Predictably, once all the pieces were in place, it didn’t work. I spent a while checking and re-checking all my assumptions, reviewing the code, and writing debug info to the LCD, but made no progress. Finally I used the oscilloscope to peek at the JTAG signals, and discovered that they weren’t wiggling at all. All four JTAG signals were stuck high. I spent a few more hours chasing various theories why that might happen, and double-checked the electrical connectivity, before I gave up to do something else. Immediately after leaving the room, I suddenly realized what the problem was: in order to programmatically control the microcontroller JTAG pins, the JTAGEN fuse must be turned off, to disable hardware JTAG. Once I did that, the signals began wiggling as expected when I ran the XSVF player.

At this point the outgoing TMS, TCK, and TDI signals looked reasonable, but the JTAG communication still didn’t work. The error code from the player indicated that the TDO data returned from the CPLD didn’t match what was expected. Again the scope proved useful, this time by showing that TDO was stuck low, and never changed its value. No wonder the data didn’t match what was expected– it was always zero.

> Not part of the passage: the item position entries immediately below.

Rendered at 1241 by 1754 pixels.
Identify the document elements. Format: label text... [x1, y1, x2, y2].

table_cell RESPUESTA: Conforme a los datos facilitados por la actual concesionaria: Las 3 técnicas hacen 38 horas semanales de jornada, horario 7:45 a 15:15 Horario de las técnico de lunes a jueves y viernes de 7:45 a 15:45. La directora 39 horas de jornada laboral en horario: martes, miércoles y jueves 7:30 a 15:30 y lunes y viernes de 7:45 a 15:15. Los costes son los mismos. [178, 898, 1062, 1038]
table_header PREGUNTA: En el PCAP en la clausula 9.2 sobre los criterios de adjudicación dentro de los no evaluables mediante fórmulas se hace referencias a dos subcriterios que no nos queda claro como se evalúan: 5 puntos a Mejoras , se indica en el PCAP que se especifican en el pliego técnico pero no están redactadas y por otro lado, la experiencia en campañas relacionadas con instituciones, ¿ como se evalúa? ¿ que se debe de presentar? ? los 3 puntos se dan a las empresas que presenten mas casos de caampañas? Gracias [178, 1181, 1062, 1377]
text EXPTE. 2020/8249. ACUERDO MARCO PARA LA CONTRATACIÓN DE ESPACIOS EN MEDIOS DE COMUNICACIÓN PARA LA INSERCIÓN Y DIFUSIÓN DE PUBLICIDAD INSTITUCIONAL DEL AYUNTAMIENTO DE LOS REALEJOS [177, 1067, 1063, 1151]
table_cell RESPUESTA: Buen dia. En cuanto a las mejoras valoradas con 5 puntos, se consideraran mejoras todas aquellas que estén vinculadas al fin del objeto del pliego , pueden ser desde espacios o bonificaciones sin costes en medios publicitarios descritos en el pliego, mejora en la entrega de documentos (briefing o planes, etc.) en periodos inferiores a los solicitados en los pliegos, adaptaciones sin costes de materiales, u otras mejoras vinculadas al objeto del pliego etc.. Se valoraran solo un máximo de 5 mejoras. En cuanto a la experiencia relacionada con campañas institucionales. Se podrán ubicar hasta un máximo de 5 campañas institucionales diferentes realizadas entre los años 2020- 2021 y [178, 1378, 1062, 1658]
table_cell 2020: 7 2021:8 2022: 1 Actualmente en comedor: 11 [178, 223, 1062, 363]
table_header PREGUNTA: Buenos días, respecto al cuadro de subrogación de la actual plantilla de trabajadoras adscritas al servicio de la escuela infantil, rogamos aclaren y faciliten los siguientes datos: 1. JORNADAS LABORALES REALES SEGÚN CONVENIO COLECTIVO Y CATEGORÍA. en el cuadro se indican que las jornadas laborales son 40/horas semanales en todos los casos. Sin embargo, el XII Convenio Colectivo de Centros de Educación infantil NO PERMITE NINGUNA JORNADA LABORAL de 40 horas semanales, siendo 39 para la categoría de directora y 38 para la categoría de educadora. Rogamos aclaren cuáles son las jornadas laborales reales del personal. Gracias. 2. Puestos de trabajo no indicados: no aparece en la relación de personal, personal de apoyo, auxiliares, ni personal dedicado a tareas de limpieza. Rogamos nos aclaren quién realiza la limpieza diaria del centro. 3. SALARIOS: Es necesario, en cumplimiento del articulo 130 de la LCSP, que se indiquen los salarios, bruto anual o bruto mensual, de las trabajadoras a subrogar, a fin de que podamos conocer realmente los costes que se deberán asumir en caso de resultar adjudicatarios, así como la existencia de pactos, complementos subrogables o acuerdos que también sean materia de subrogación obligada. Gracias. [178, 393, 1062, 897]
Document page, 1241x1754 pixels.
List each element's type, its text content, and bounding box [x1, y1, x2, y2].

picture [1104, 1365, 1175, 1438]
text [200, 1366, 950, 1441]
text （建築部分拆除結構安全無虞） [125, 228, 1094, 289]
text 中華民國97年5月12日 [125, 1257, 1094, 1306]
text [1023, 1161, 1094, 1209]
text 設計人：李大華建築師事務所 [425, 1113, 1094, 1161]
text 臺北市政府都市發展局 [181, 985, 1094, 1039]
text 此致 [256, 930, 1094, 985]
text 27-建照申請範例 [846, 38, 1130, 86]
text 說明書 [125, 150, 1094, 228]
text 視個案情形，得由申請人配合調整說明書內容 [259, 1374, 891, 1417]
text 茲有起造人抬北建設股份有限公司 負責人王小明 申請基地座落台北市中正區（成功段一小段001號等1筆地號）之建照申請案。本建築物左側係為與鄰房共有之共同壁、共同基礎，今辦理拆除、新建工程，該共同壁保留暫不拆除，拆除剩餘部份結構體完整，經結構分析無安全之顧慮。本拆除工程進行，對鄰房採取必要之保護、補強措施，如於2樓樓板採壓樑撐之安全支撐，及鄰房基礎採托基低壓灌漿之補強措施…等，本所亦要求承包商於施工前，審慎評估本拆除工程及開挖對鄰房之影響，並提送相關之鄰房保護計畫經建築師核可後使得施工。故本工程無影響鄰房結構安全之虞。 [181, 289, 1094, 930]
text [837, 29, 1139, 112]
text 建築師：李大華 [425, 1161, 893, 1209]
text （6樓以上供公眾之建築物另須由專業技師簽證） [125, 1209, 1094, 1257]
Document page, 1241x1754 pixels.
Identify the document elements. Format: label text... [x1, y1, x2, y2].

Here’s where I would normally describe how I finally solved the problem and got everything working, except this time I didn’t. At this moment TDO is still stuck low, and CPLD programming or other JTAG communication is not possible. I’ve examined the TMS, TCK, and TDI signals, and they look reasonable, and appear to roughly match the output of the PC-based XSVF player simulator that’s part of the Xilinx sample. So what might be wrong? Some theories, none of them great:

  • The CPLD’s JTAG controller might not be active. But according to the datasheet, “If the device is in the erased state (before any user pattern is programmed), … the JTAG pins are enabled to allow the device to be programmed at any time. All devices are shipped in the erased state from the factory.”
  • The JTAG controller might be in the wrong state to respond to the commands from the XSVF player. However, I looked at the code, and the first thing it does is reset the controller (by setting TMS high and pulsing TCK five times). This should be OK.
  • The communication from the XSVF player might be garbled or broken. Maybe I accidentally swapped two signals, or introduced a bug in the player code? My preliminary scope debugging shows the signals look OK, so I’m skeptical this is the problem.
  • The JTAG clock might be too fast. Initially the player code resulted in a JTAG clock rate around 500 kHz. I tried slowing it to under 1 KHz with no success.
  • The player might not be waiting long enough for CPLD internal operations to complete. There’s a fairly long discussion of this in the sample code, and I’m fairly sure I did it correctly. When I tried slowing down the player even further, it didn’t help.
  • The XSVF file might be bad. I’m using a file I generated with Xilinx iMPACT, which should simply query the device ID, then terminate.
  • There might be an electrical short between TDO and ground. I’m fairly certain this isn’t the case, because before I disabled microcontroller’s JTAGEN fuse, TDO was about 4.5 volts. Now it’s zero. If there were a short to ground, it would have always been zero.
  • The CPLD might be installed backwards or rotated, so the board trace isn’t actually connected to the TDO pin. I double-checked the orientation, and it looks correct.
  • The CPLD might be damaged or defective.

For the moment at least, I’m stumped. I’m out of ideas for other things to try. I’m going to set this aside for a while, and hope that the solution will suddenly occur to me while I’m working on something else. Or failing that, I may at least come up with new theories that can be tested. Debugging electronics sure can be a pain!